It is very rare that I have self confidence issues. I genuinely believe the hype about myself. I enjoy feeling superior and the similar sensations that sweep through an individual when they identify as Domme. There are moments though where my self confidence falters, moments where believing my hype is not quite enough. It is rare but such moments do occur. Every time it happens to me, the feelings are so alien, I have no clue how to deal with them.
My most recent difficulty lays in my body. I am a big woman. Happily so, I work out, I eat well and mostly organic. I live a fairly active lifestyle. I take care of my body. So being bigger than some is not really an issue for me. The issue came to me in the form of a picture. More specifically, a picture of my breasts and chest while I am wearing a bra.

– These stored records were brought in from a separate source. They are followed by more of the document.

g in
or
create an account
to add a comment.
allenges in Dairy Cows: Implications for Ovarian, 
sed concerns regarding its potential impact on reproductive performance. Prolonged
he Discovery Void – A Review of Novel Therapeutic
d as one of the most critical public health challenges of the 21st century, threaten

The issue I have with it, the problem is the scar that runs from just below my collar bone past my xiphoid process, well what is left of my xiphoid process. I suppose it is not that apparent but to me, when I look at it all I see is this:
Sorry if that was a little too graphic.
So how does one remove themselves from the scars? From the sensation of feeling butchered and broken? I decided to post the first image anyway. To fight through my immediate impulse to delete the image. But I found myself nervous, scared, worried that the physical imperfection that seems so clearly evident to me would be poorly received. Remember these sorts of feelings are rather foreign to me. So what happened? I receive a message from one of my good girls telling me “I love that picture, and I love your scar.” Well, if another person can love it, should I then not embrace it? Should I continue to cover it up, returning over and over again to the cyclical sensations of trauma? Or do I admit it. I am not physically perfect.
She also states, “It is another beautiful part of you, your story and your strength!” It is beautiful, isn’t it? It is proof of my own survival. It is sexy in a way that makes me unique. Lesson learned! Imperfections on the surface do not make you less Dominant. They make you unique, an individual with a story, with tales of survival and triumph. No one really wants a cookie cutter Domme. They want a being who has something to share, experiences they learn and have adapted to. That is what makes perfection!

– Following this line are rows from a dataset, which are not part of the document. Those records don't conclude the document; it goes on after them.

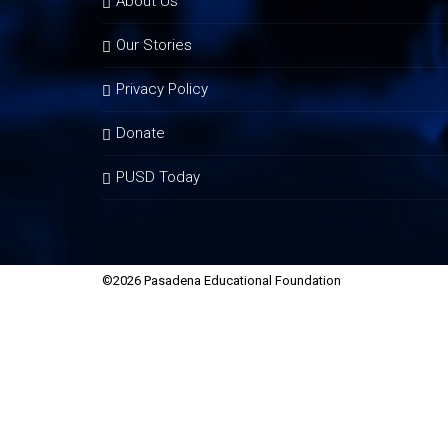
About Us
Our Stories
Privacy Policy
Donate
PUSD Today
©2026 Pasadena Educational Foundation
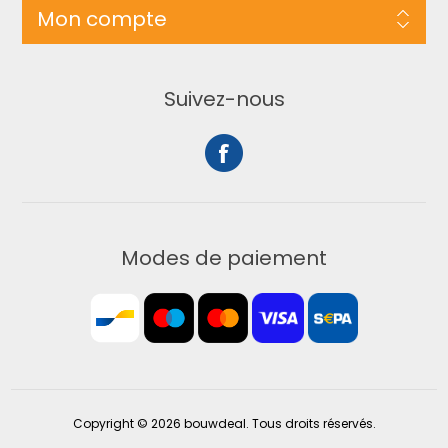
Mon compte
Suivez-nous
Modes de paiement
Copyright © 2026 bouwdeal. Tous droits réservés.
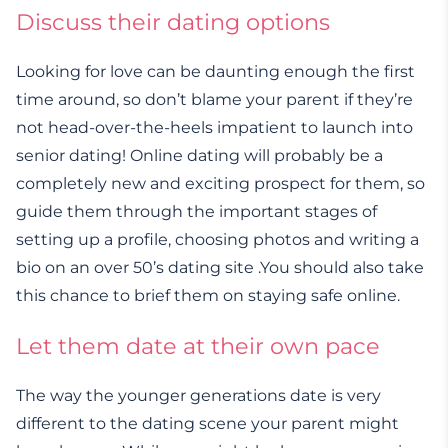
Discuss their dating options
Looking for love can be daunting enough the first
time around, so don’t blame your parent if they’re
not head-over-the-heels impatient to launch into
senior dating! Online dating will probably be a
completely new and exciting prospect for them, so
guide them through the important stages of
setting up a profile, choosing photos and writing a
bio on an over 50’s dating site .You should also take
this chance to brief them on staying safe online.
Let them date at their own pace
The way the younger generations date is very
different to the dating scene your parent might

12 thoughts on “When Self Confidence Falters”
Remember, perfection is a road, not a destination.
Flaws are what makes us all who we are. Yes we all hate our flaws. Those as was stated are wasn’t makes you who you are. I would not worry too much about it, as you most likely don’t. Least I hope not.
I try to not worry about it. Most of the time I succeed, but we all have our lower moments. Thank you for your kind words!
This post had my heart racing, and tears running down my face. Not out of sadness, or pity, but out of pure LOVE and ADMIRATION. You have been through SO much, far more than anyone ever should have to had gone through, and you have remained sooo damn strong.
You are beautiful, every inch of you, inside and out. One of the most genuinely beautiful people that I know.
It takes balls to post this, and I am seriously feeling so proud of you right now. Your scars tell a story, show what you have been through, yet they do not define you at all. They are just a tiny little part of you, which the WHOLE package is damn wonderful!
You are making Me cry… in a good way! You are an amazing Woman Haylee. You helped Me find the balls as You put it to put this up!
Years ago, I read a comment on a forum about Alice Cooper, where someone said his voice was slightly off key or something. Someone else replied saying “Yes, thats what makes him so great, if his singing was spot on then he wouldn’t be Alice!”
The same principle applies on this….. being too “perfect” is bland, its the imperfections – the scars, experiences – that make people (You) perfect.
That is the kind of comment that stays with you ‘that’s what makes him so great’ (insert something about celery)
The doctor who did the work keeping You alive through that scar is just a lil bit great too 🙂
He certainly was. I was extremely lucky! My cardiologist is a resident. I was the first patient he diagnosed. His supervisor (attending? ) couldn’t figure it out.
Thank you for sharing your moving essay. Wishing you well. You are most fortunate to have amazing supporters!
Thank you Steve. I am a very lucky woman to have such great people around me.